**Task item**
Every line of the data below that holds the string "carcinoma" needs to be reported.

----- Dataset entries

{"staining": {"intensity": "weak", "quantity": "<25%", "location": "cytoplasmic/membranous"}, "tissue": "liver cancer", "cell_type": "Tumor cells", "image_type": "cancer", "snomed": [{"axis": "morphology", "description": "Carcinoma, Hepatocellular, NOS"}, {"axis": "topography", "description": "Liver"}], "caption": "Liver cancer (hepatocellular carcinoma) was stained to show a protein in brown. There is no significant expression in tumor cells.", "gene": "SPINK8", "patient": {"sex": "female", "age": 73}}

----------
----- Dataset entries

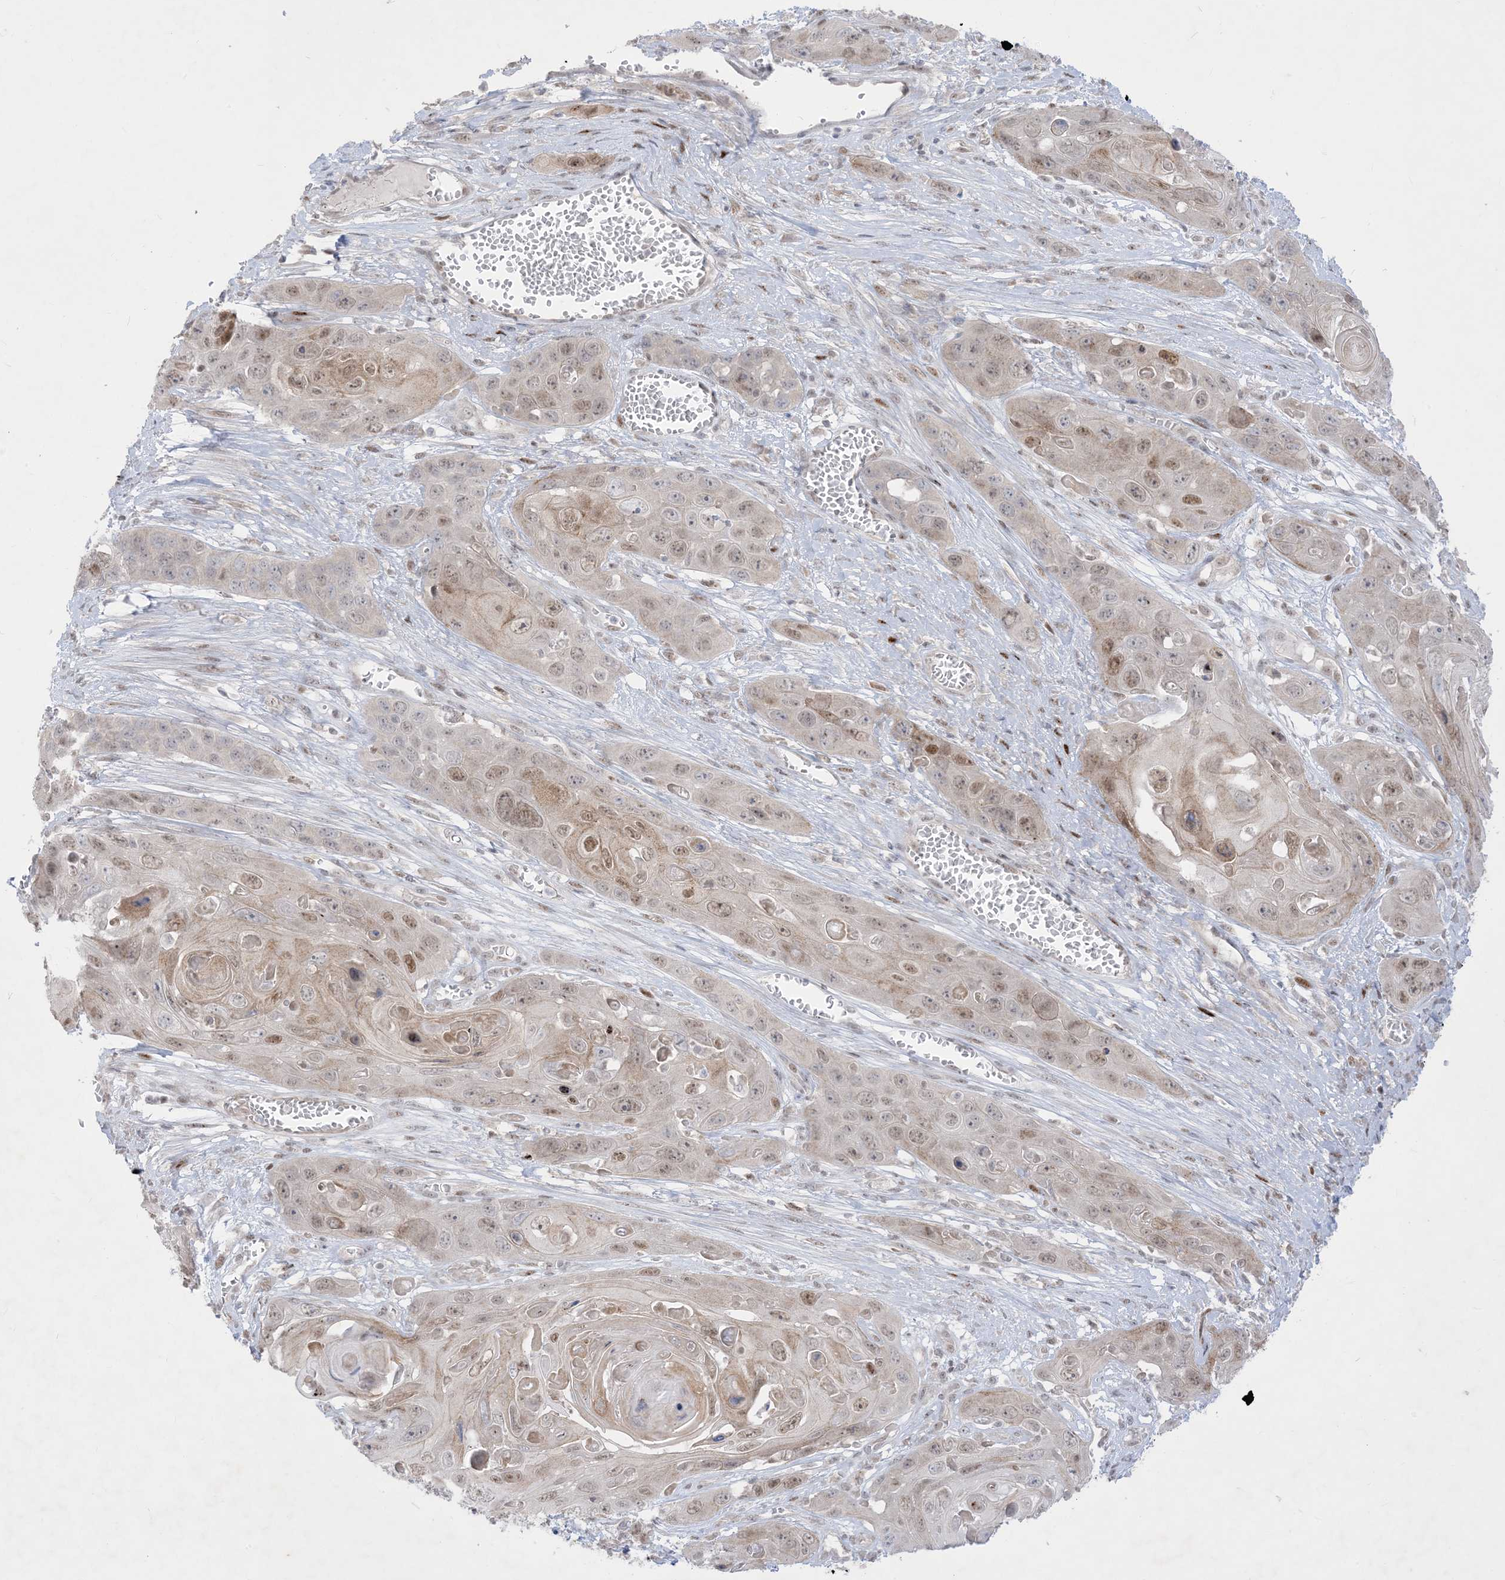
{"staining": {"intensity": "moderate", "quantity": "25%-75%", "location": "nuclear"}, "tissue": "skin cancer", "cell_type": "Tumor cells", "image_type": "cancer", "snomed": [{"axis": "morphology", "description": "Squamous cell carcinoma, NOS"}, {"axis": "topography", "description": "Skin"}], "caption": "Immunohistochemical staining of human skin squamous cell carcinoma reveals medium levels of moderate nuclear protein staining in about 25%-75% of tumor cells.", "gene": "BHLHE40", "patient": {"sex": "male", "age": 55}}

----------
----- Dataset entries

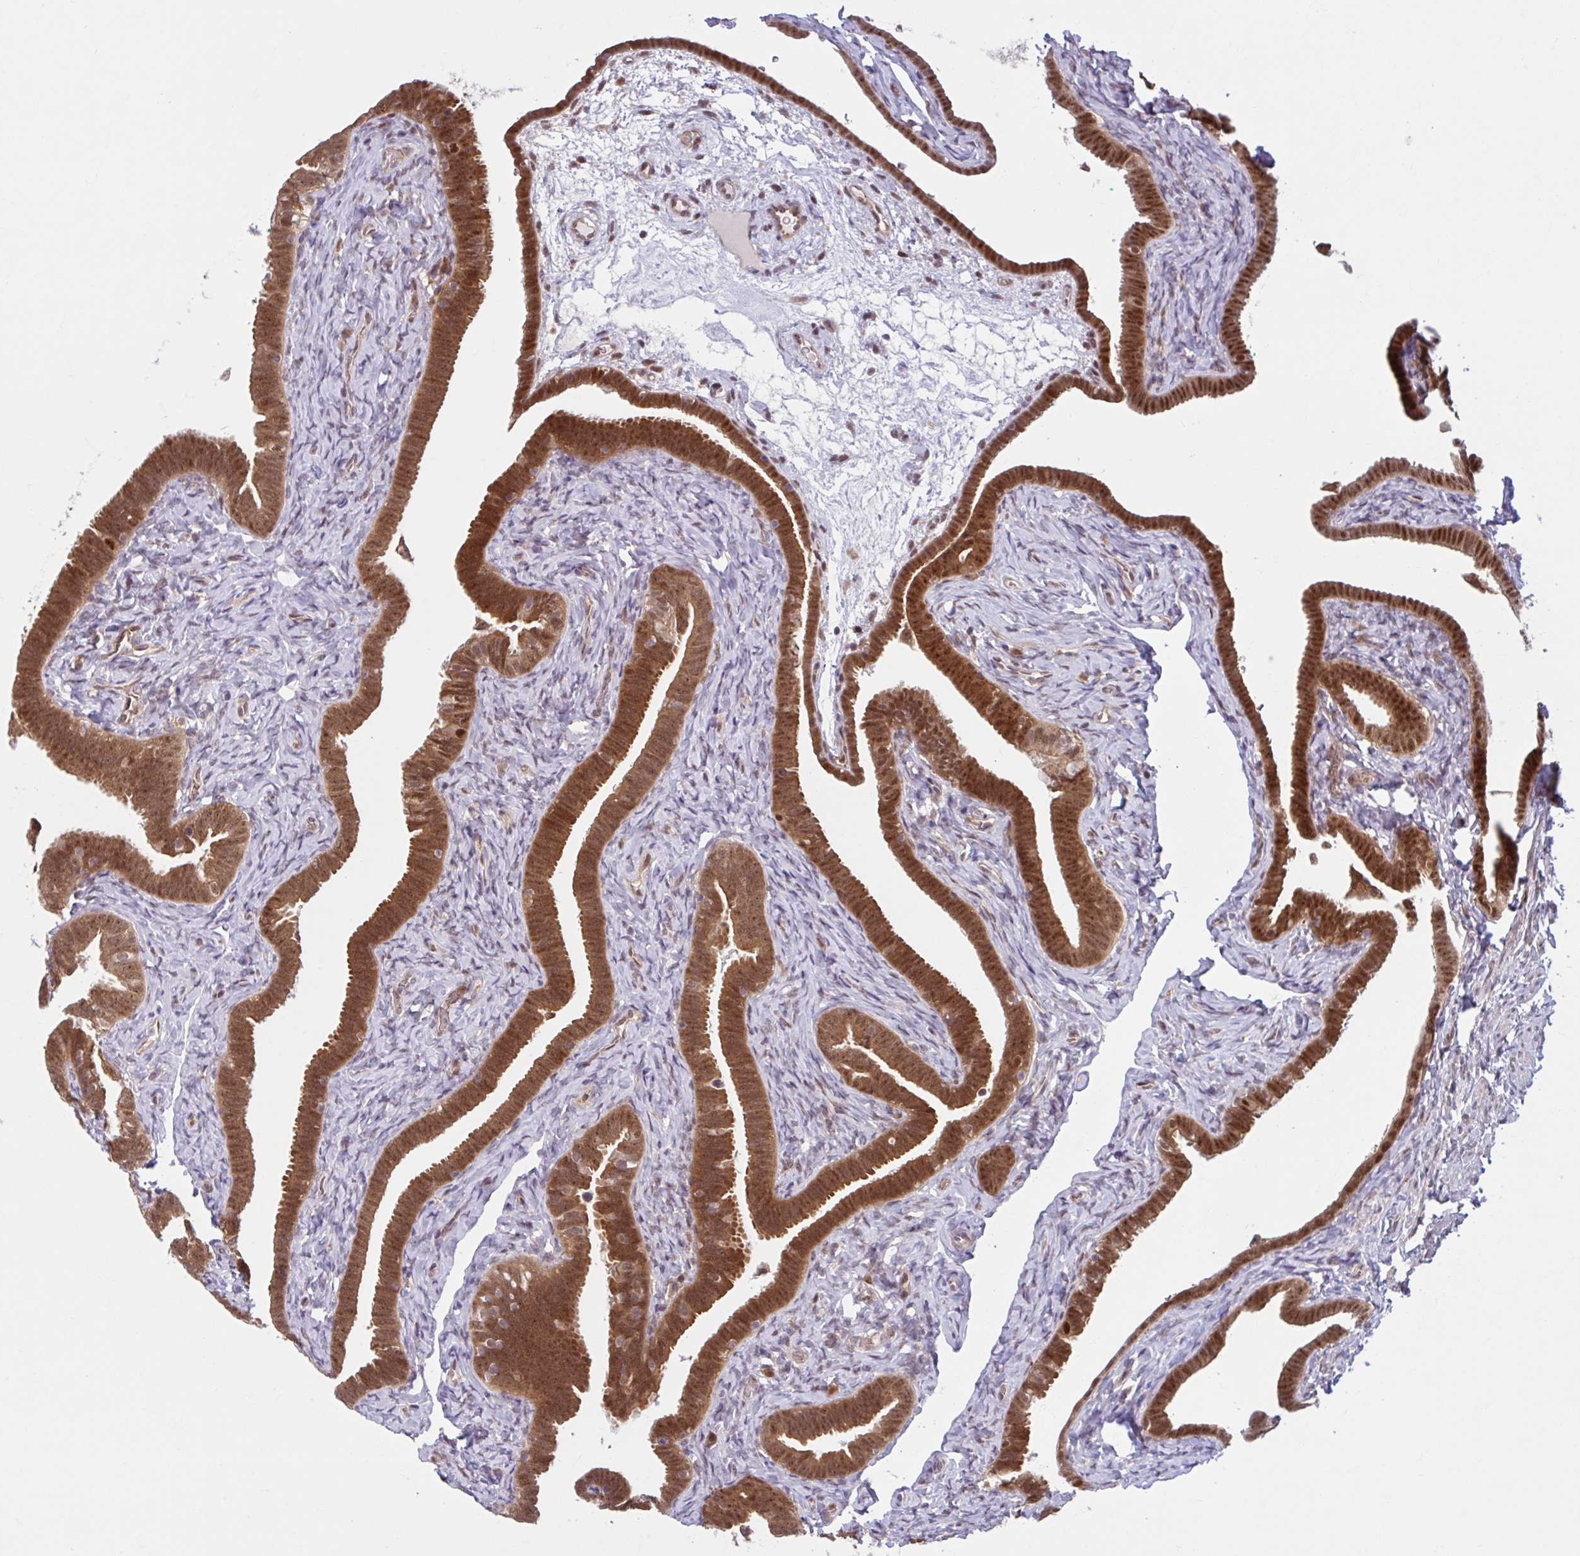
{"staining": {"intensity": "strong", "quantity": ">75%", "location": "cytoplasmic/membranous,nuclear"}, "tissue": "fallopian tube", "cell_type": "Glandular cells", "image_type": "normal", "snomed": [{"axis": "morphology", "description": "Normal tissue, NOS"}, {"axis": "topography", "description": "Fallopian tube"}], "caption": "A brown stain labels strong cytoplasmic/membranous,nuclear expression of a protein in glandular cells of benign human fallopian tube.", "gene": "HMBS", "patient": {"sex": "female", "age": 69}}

----------

**Response area**
{"staining": {"intensity": "weak", "quantity": "<25%", "location": "cytoplasmic/membranous"}, "tissue": "liver cancer", "cell_type": "Tumor cells", "image_type": "cancer", "snomed": [{"axis": "morphology", "description": "Carcinoma, Hepatocellular, NOS"}, {"axis": "topography", "description": "Liver"}], "caption": "Liver cancer (hepatocellular carcinoma) was stained to show a protein in brown. There is no significant expression in tumor cells.", "gene": "SPINK8", "patient": {"sex": "female", "age": 73}}
{"staining": {"intensity": "moderate", "quantity": "25%-75%", "location": "nuclear"}, "tissue": "skin cancer", "cell_type": "Tumor cells", "image_type": "cancer", "snomed": [{"axis": "morphology", "description": "Squamous cell carcinoma, NOS"}, {"axis": "topography", "description": "Skin"}], "caption": "Immunohistochemical staining of human skin squamous cell carcinoma reveals medium levels of moderate nuclear protein staining in about 25%-75% of tumor cells.", "gene": "BHLHE40", "patient": {"sex": "male", "age": 55}}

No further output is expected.